- WHAT TO WORK ON -
Retype the following text about Donna Besel's contest win in full, word for word.

- TEXT BLOCK -
Congratulations to Donna Besel. Donna has been a member of CNCF since 2014, when she attended the Calgary symposium. Her essay, “The Bay Filly,” which tells the story of a trip to pick up her new horse when she was twelve, won first place in Prairie Fire Magazine’s Annual Creative Nonfiction Contest. The essay will be published in the summer edition of the magazine.

This is not the first time Donna’s work has been recognized. Her essays have won numerous awards, including first place in This Magazine’s “Great Canadian Literary Hunt” (creative nonfiction), first and second place in Prairie Fire Magazine’s annual contests (creative nonfiction), and three finalist spots in the CBC Literary Awards (two for creative nonfiction and one for a creative nonfiction song “Old Pickup”). Her collection of short stories, Lessons from a Nude Man, was awarded the fourth place spot on McNally Robinson Bookstore’s annual bestsellers list, as well as nominations for the Margaret Laurence Award for Fiction and the Most Promising Manitoba Writer.

Recently Lesley Buxton, CNCF’s membership coordinator, interviewed Donna about her impressive win.

Can you tell us about the inspiration behind your award-winning piece?

- AVAILABLE DATA -
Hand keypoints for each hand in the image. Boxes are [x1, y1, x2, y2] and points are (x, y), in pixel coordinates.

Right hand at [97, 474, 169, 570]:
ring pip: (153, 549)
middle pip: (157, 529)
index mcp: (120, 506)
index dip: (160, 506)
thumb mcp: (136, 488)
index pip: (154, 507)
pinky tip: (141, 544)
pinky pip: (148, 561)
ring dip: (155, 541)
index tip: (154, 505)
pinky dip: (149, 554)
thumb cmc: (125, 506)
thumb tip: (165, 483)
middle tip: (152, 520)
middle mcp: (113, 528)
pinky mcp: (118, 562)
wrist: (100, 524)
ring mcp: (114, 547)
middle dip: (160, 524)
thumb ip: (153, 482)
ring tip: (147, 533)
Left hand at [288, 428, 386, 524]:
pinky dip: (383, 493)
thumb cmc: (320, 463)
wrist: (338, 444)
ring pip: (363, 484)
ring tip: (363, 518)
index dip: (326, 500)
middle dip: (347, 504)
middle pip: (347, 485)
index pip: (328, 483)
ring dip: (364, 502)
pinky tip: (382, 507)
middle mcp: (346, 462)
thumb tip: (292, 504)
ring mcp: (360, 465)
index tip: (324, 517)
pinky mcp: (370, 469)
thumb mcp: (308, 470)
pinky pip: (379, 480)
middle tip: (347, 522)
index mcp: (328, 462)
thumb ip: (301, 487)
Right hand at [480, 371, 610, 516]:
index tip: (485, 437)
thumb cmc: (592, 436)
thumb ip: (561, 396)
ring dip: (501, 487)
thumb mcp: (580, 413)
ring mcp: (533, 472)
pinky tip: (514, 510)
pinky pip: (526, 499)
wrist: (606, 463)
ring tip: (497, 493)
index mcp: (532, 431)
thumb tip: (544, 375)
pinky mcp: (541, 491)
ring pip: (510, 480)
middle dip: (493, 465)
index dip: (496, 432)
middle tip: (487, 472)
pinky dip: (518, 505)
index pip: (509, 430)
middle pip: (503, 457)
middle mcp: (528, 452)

- ANSWER -
Congratulations to Donna Besel. Donna has been a member of CNCF since 2014, when she attended the Calgary symposium. Her essay, “The Bay Filly,” which tells the story of a trip to pick up her new horse when she was twelve, won first place in Prairie Fire Magazine’s Annual Creative Nonfiction Contest. The essay will be published in the summer edition of the magazine.

This is not the first time Donna’s work has been recognized. Her essays have won numerous awards, including first place in This Magazine’s “Great Canadian Literary Hunt” (creative nonfiction), first and second place in Prairie Fire Magazine’s annual contests (creative nonfiction), and three finalist spots in the CBC Literary Awards (two for creative nonfiction and one for a creative nonfiction song “Old Pickup”). Her collection of short stories, Lessons from a Nude Man, was awarded the fourth place spot on McNally Robinson Bookstore’s annual bestsellers list, as well as nominations for the Margaret Laurence Award for Fiction and the Most Promising Manitoba Writer.

Recently Lesley Buxton, CNCF’s membership coordinator, interviewed Donna about her impressive win.

Can you tell us about the inspiration behind your award-winning piece?